Grand Central Publishing, $6.99, ISBN 978-0-446-61846-5
Contemporary Romance, 2008
I don’t understand Once Smitten, Twice Shy, I’m sorry. Maybe I’m just not an understanding person, emphatic and sensitive to the plight of lovelorn darlings. Maybe I’m just a cynical hag. I don’t know. Reading this story, my reaction is pretty much, “Oh you babies, what are you all doing?”
Okay, we have Shane Tremont. He’s with the Secret Service and when the story opens, he saves the President’s daughter, Elysee Benedict, from being turned into a photogenic victim of an out-of-control backhoe during a groundbreaking ceremony at the University of Texas. Elysee is already smitten with Shane, so she now wastes no time in deciding that her rescuer will be her husband. When President Nathan Benedict approaches Shane about this, Shane is like, “Uh… dur… I’m a dum-dum… okay.”
Shane’s ex-wife is Tish Gallagher. Knowing that Shane and his ex-wife parted ways under less than pleasant circumstances, Elysee decides to hire Tish as the official photographer for the wedding so that she can approach Tish, girlfriend to girlfriend, to figure out ways to handle her future husband. Tish knows that taking the gig is a bad idea, but the Great Plot Device in the blessed heavens has decreed that Tish’s wedding videography business is in the pits so it’s not like she can turn down the gig.
Soon Shane “Hur… dur… duh!” Tremont and Tish are heavy breathing and groping all over the place like the folks on The Real World. I’d feel sorry for the naïve Elysee if it weren’t clear from the start that she doesn’t love Shane as much as she loves the fantasy of being loved by a knight in shining armor. She’s better off without Shane, in fact.
I don’t have issues with Shane and Tish committing emotional and physical cuckoldry on Elysee. However, I do have a problem trying to figure out why these characters are being so melodramatic about what they do. Seriously, Shane is engaged to the President’s daughter. Is he crazy? Perhaps it is a good thing that we are talking about the President of the USA and not, say, the King of Bahrain, because then things can get ugly. A decent man would have removed his rear end off that particular toilet seat long ago and do the decent thing with Elysee, but Shane lumbers around like a dazed twit, molesting the willing Tish while acting like some emo caveman. Tish is like, oh, oh, oh, he’s touching her there, oh, oh oh, but come on. These two act like they are some kind of grand lovers torn by… something, I guess… when they are actually behaving like two people who just want to rip off each other’s clothes and shag the night away.

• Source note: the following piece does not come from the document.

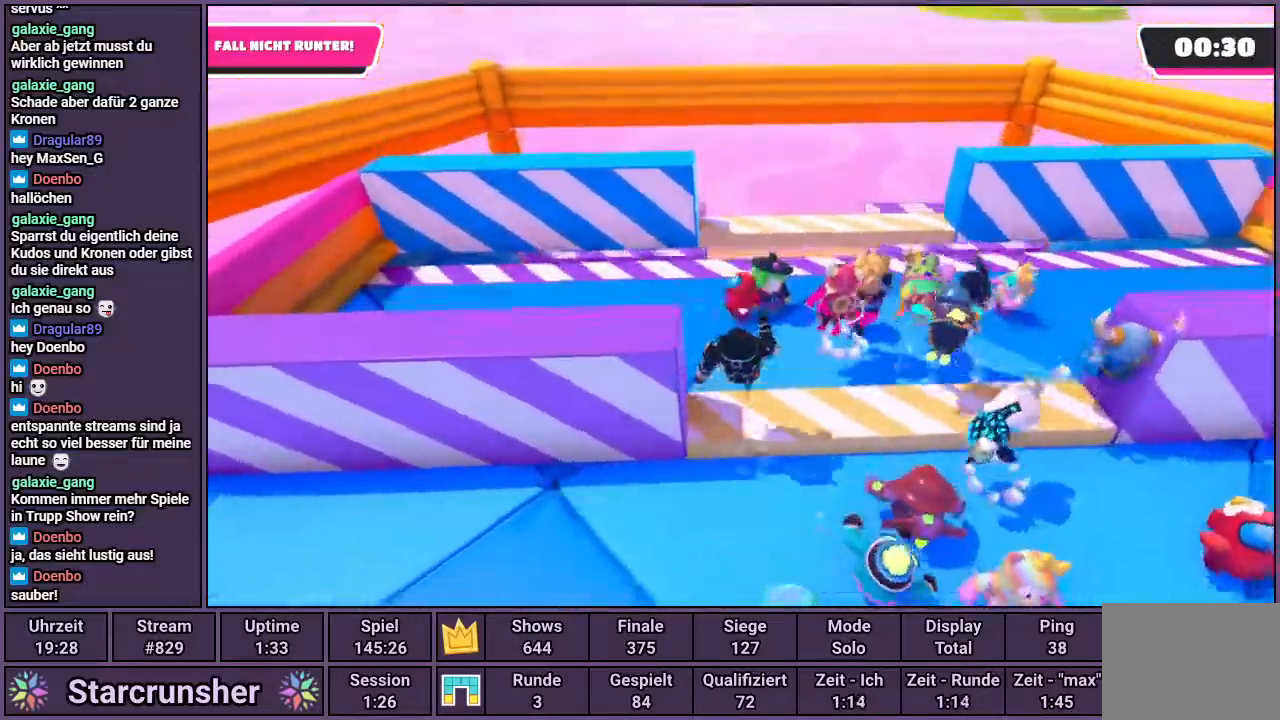
{"buttons": [], "left_stick": "down-right", "right_stick": "center", "events": [[67, "CROSS", "up"], [283, "left_stick", "down-left"], [433, "left_stick", "down-right"]]}
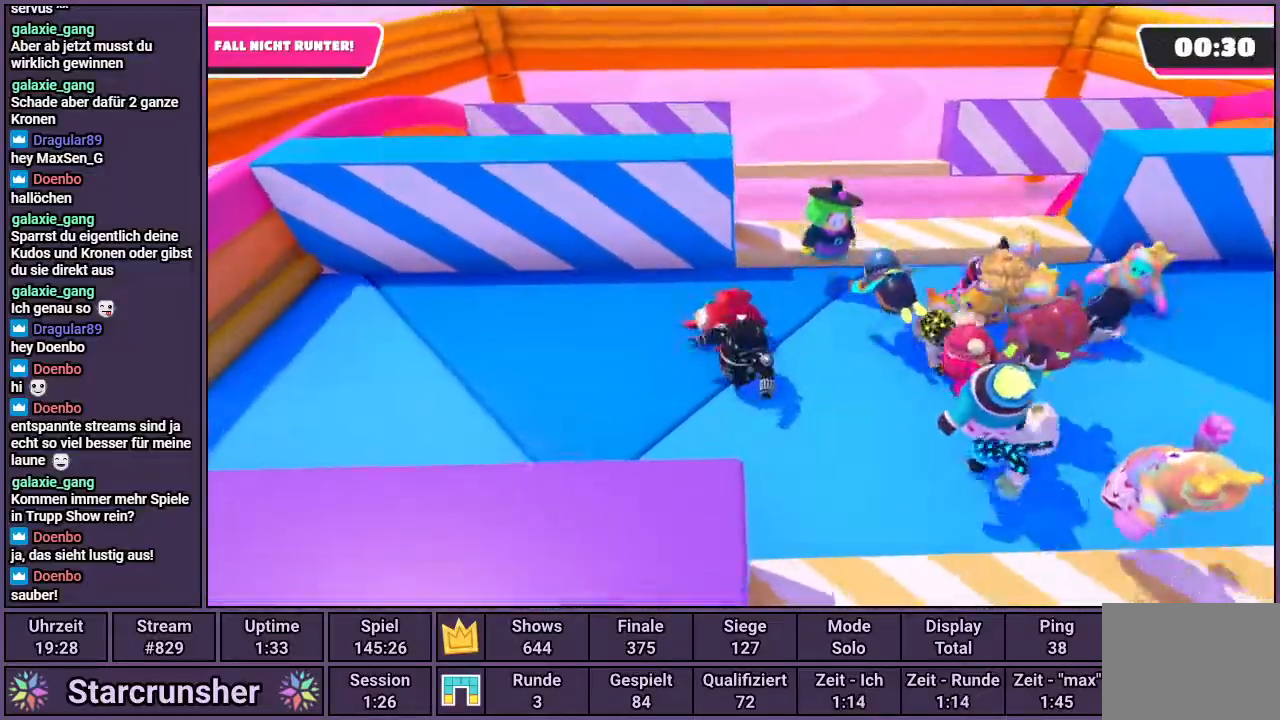
{"buttons": [], "left_stick": "up-left", "right_stick": "center", "events": [[200, "left_stick", "up-right"], [283, "left_stick", "up"], [367, "CROSS", "down"], [383, "left_stick", "up-left"], [450, "CROSS", "up"]]}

Maybe I’d be more sympathetic if the author had had her characters connect to each other on a more emotional level first. Here, when the two characters reunite, they are antagonistic but they also desire each other still. Ms Wilde’s mistake here, I feel, is to have the characters then start pawing each other in a love-hate-whatever way when a more believable approach would be to have these characters talk, exorcise all their past demons in the closet, and maybe even throw things at each other before succumbing to their libido. Without a strong emotional bond evident, Tish and Shane come off like two weak-willed creeps who are sneaking off to the nearest broom closet to hump away the rest of the night during some Christmas office party.
When Elysee remarks that she wishes she will find a “connection” like that between Tish and Shane one day, my response to her is, “Oh baby, that’s easy. Just give him enough alcohol and he’d behave just like Shane.” Okay, so two people are theoretically “connected” if they are shagging – if you know what I mean – but I don’t think Elysee is talking about that kind of connection.
Like I’ve said, maybe I’m just too old, or maybe I’ve seen too many drunk people dry hump each other like silly mules, but I find it really hard to take this melodramatic angst-ridden “Our humping, it’s so complicated!” drama of theirs seriously. He’s engaged, she’s getting physical with him while his fiancée’s not looking, and finally, they realize they are still into each other. How mundane. What’s on the evening news?